1. Shared Provenance Module - URI generators, namespace constants, triple builders, vocabulary bootstrap 2. Librarian - Emits document metadata to graph on processing initiation (vocabulary bootstrap + PROV-O triples) 3. PDF Extractor - Saves pages as child documents, emits parent-child provenance edges, forwards page IDs 4. Chunker - Saves chunks as child documents, emits provenance edges, forwards chunk ID + content 5. Knowledge Extractors (both definitions and relationships): - Link entities to chunks via SUBJECT_OF (not top-level document) - Removed duplicate metadata emission (now handled by librarian) - Get chunk_doc_id and chunk_uri from incoming Chunk message 6. Embedding Provenance: - EntityContext schema has chunk_id field - EntityEmbeddings schema has chunk_id field - Definitions extractor sets chunk_id when creating EntityContext - Graph embeddings processor passes chunk_id through to EntityEmbeddings Provenance Flow: Document → Page (PDF) → Chunk → Extracted Facts/Embeddings ↓ ↓ ↓ ↓ librarian librarian librarian (chunk_id reference) + graph + graph + graph Each artifact is stored in librarian with parent-child linking, and PROV-O edges are emitted to the knowledge graph for full traceability from any extracted fact back to its source document.

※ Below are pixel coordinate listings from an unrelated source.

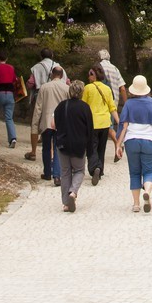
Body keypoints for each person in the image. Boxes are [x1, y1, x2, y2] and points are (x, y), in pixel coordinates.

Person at [114, 74, 152, 213]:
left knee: (134, 172)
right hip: (150, 140)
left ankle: (136, 204)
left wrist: (118, 145)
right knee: (149, 170)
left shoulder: (129, 104)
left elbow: (123, 125)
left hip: (132, 141)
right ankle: (147, 191)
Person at [53, 79, 94, 212]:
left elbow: (54, 125)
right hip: (78, 144)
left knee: (65, 172)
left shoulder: (61, 106)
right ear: (82, 92)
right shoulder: (85, 107)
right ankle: (73, 192)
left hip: (63, 143)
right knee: (79, 170)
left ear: (70, 91)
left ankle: (66, 203)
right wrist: (90, 148)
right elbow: (90, 129)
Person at [82, 64, 119, 184]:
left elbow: (83, 106)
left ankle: (94, 168)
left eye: (90, 74)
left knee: (91, 148)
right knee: (101, 148)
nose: (88, 76)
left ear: (94, 75)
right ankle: (100, 169)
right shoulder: (107, 89)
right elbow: (112, 107)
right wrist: (119, 121)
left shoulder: (88, 88)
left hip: (92, 123)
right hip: (105, 123)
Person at [32, 63, 69, 182]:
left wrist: (35, 125)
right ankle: (57, 175)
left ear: (52, 75)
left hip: (47, 122)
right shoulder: (67, 88)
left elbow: (38, 107)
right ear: (62, 75)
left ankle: (47, 172)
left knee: (46, 148)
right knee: (59, 148)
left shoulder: (44, 87)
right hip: (61, 123)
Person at [23, 49, 59, 160]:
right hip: (55, 96)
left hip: (39, 95)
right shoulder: (58, 66)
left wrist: (26, 84)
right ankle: (53, 152)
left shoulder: (36, 67)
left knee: (35, 122)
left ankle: (33, 152)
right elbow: (66, 81)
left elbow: (31, 83)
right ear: (52, 55)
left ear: (41, 56)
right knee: (53, 122)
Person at [0, 49, 19, 148]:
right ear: (7, 58)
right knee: (9, 118)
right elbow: (15, 79)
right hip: (10, 94)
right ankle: (12, 138)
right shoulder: (11, 68)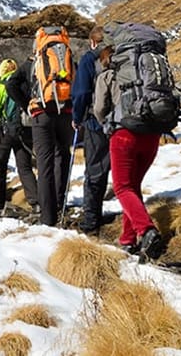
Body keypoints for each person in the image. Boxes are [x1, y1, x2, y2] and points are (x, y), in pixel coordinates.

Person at [92, 44, 164, 261]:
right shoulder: (145, 72)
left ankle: (146, 230)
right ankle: (127, 239)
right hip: (151, 135)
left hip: (124, 135)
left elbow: (99, 108)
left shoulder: (107, 75)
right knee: (132, 187)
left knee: (122, 187)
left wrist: (106, 123)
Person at [29, 28, 76, 227]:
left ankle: (47, 218)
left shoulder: (34, 62)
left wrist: (28, 104)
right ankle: (60, 204)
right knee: (63, 156)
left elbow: (13, 85)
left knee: (44, 164)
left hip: (42, 115)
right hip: (65, 113)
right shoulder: (69, 59)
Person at [0, 59, 40, 216]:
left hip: (5, 133)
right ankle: (36, 203)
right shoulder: (24, 85)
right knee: (24, 167)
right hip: (24, 131)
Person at [71, 25, 110, 234]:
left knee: (95, 171)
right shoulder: (121, 57)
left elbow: (81, 93)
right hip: (122, 123)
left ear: (93, 42)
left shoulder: (89, 59)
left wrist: (77, 117)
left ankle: (91, 221)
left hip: (96, 122)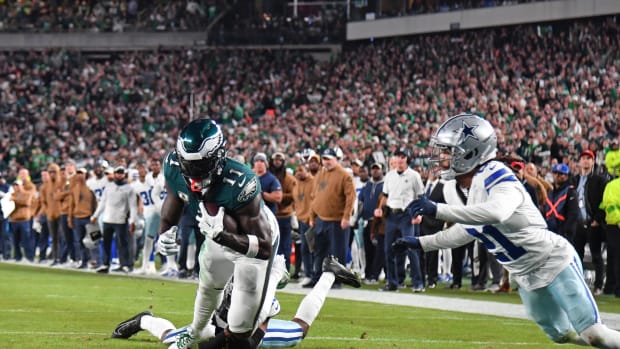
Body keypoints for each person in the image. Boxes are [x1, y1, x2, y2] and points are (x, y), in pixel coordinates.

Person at [394, 113, 620, 347]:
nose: (442, 157)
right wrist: (421, 243)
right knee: (562, 336)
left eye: (448, 151)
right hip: (526, 276)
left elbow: (497, 212)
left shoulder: (496, 173)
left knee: (595, 334)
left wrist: (438, 209)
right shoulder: (476, 186)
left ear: (471, 151)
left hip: (551, 261)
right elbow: (466, 231)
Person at [155, 118, 280, 349]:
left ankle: (272, 286)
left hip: (251, 243)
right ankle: (195, 331)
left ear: (218, 156)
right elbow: (173, 202)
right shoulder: (173, 166)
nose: (192, 173)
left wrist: (223, 236)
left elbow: (264, 248)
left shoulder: (241, 182)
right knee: (209, 285)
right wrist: (164, 232)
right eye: (187, 164)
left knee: (240, 329)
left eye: (200, 165)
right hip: (215, 235)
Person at [112, 255, 360, 349]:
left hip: (224, 318)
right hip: (241, 320)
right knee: (298, 330)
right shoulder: (238, 337)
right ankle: (329, 273)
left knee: (176, 338)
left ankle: (144, 320)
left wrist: (274, 275)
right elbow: (261, 324)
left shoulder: (214, 335)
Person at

Also, updating tests
2026-05-18 03:45:12 +02:00 · 2026-03-05 18:36:10 +00:00 · 2026-03-05 18:36:10 +00:00 · cd5580be59
commit cd5580be59
parent d8f0a576af
20 changed files with 1601 additions and 59 deletions
--- a/trustgraph-base/trustgraph/schema/services/library.py
+++ b/trustgraph-base/trustgraph/schema/services/library.py
@ -91,7 +91,12 @@ class DocumentMetadata:
    tags: list[str] = field(default_factory=list)
    # Child document support
    parent_id: str = ""  # Empty for top-level docs, set for children
-    document_type: str = "source"  # "source" or "extracted"
+    # Document type vocabulary:
+    #   "source" - original uploaded document
+    #   "page" - page extracted from source (e.g., PDF page)
+    #   "chunk" - text chunk derived from page or source
+    #   "extracted" - legacy value, kept for backwards compatibility
+    document_type: str = "source"

@dataclass
 class ProcessingMetadata: